Anche i topi sognano. A differenza di quel che si è sempre pensato, ovvero che i sogni fossero un fenomeno tipicamente umano, esso avviene anche negli animali. E più nello specifico in questa specie di roditori.

Come funziona il sonno nei topi
Negli ultimi anni diverse ricerche neuroscientifiche hanno mostrato che anche i topi potrebbero sognare. Questa scoperta non solo aiuterebbe a capire meglio il comportamento degli animali, ma potrebbe offrire nuove informazioni sul funzionamento dei sogni anche negli esseri umani.
Gli indizi maggiori arrivano dallo studio dell’attività cerebrale durante il sonno. Nei topi, come negli esseri umani, il cervello attraversa diverse fasi del riposo, tra cui la fase REM, quella in cui si concentrano la maggior parte dei sogni. Durante questo periodo il cervello è molto attivo, mentre il corpo rimane quasi completamente immobile.
Proprio osservando l’attività dei neuroni in questa fase, i ricercatori hanno iniziato a capire che qualcosa di simile ai sogni potrebbe avvenire anche negli animali. Uno degli elementi più rilevanti riguarda l’ippocampo, una regione del cervello fondamentale per la memoria.

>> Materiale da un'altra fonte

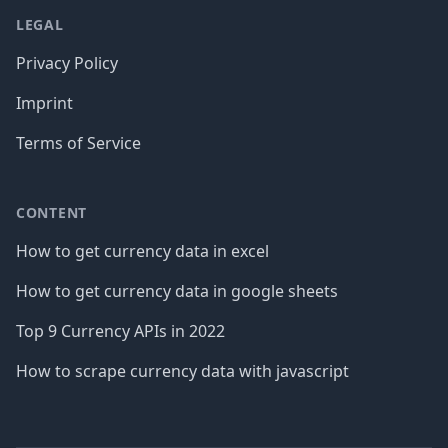
LEGAL
Privacy Policy
Imprint
Terms of Service
CONTENT
How to get currency data in excel
How to get currency data in google sheets
Top 9 Currency APIs in 2022
How to scrape currency data with javascript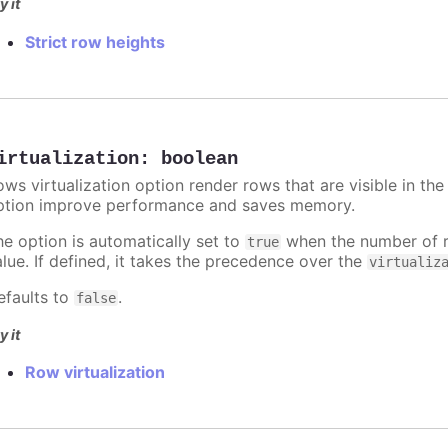
y it
Strict row heights
irtualization
:
boolean
ws virtualization option render rows that are visible in the
ption improve performance and saves memory.
he option is automatically set to
when the number of 
true
alue. If defined, it takes the precedence over the
virtualiz
efaults to
.
false
y it
Row virtualization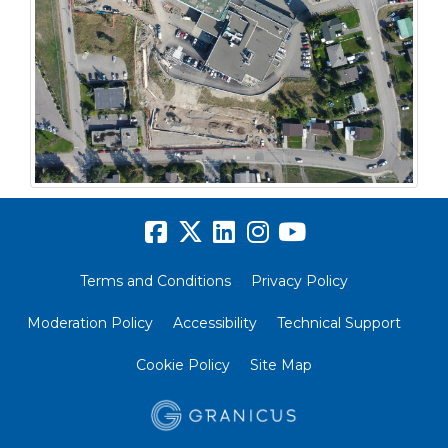
Terms and Conditions
Privacy Policy
Moderation Policy
Accessibility
Technical Support
Cookie Policy
Site Map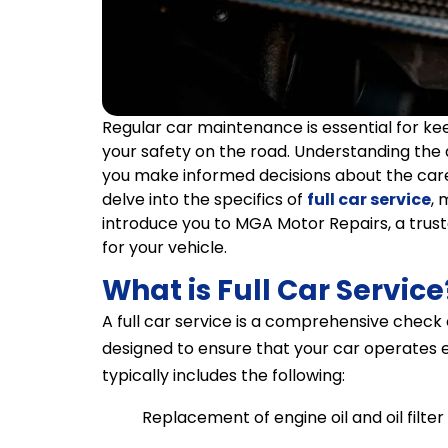
Regular car maintenance is essential for ke
your safety on the road. Understanding the d
you make informed decisions about the care a
delve into the specifics of
full car service
, 
introduce you to MGA Motor Repairs, a trus
for your vehicle.
What is Full Car Service
A full car service is a comprehensive check
designed to ensure that your car operates eff
typically includes the following:
Replacement of engine oil and oil filter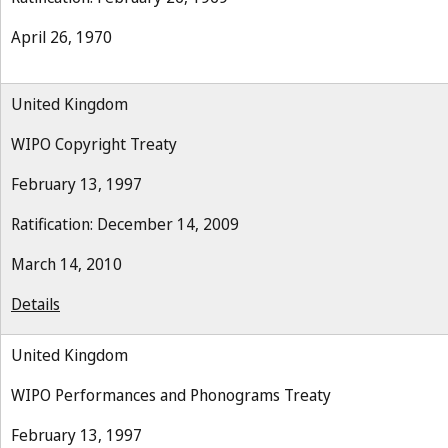
April 26, 1970
United Kingdom
WIPO Copyright Treaty
February 13, 1997
Ratification: December 14, 2009
March 14, 2010
Details
United Kingdom
WIPO Performances and Phonograms Treaty
February 13, 1997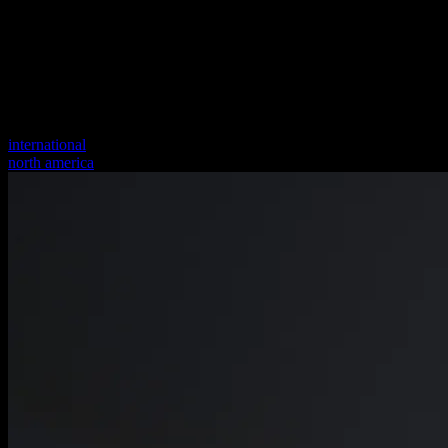
international
north america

Quando un topo esplora un ambiente, alcuni neuroni chiamati “place cells” si attivano seguendo uno schema preciso, come se tracciassero una mappa mentale dei luoghi attraversati. Gli scienziati hanno osservato che, mentre l’animale dorme, gli stessi neuroni si riattivano nello stesso ordine, riproducendo il percorso compiuto durante la giornata. Come se il cervello murino “ripassasse” le esperienze vissute durante il sonno.
Modelli di attività cerebrale e loro funzione

Questo fenomeno è noto come “replay neurale”, cioè la riproduzione dei modelli di attività cerebrale associati a un’esperienza reale. Gli studiosi ritengono che questo processo sia importante per consolidare i ricordi e trasformarli in memoria a lungo termine. Alcuni esperimenti hanno mostrato che, se questo meccanismo viene disturbato durante il sonno, i topi fanno più fatica a ricordare le informazioni apprese in precedenza.
Un’altra scoperta interessante riguarda i movimenti degli occhi durante il sonno. Anche nei topi, durante la fase REM, gli occhi compiono rapidi movimenti sotto le palpebre chiuse. Analizzando questi movimenti e l’attività cerebrale associata, i ricercatori hanno ipotizzato che possano riflettere ciò che l’animale “vede” nel sogno, proprio come accade negli esseri umani. In pratica, gli occhi del topo potrebbero muoversi seguendo le immagini o le situazioni che il cervello sta rielaborando mentre dorme.
Comprendere questi meccanismi nei topi è importante perché i circuiti cerebrali che regolano il sonno nei topi sono molto simili a quelli umani. Per questo motivo i roditori vengono spesso utilizzati come modelli negli studi.
Se i sogni nei topi aiutano a consolidare la memoria, organizzare le informazioni e forse persino simulare situazioni future, è possibile che lo stesso processo avvenga anche nel cervello umano.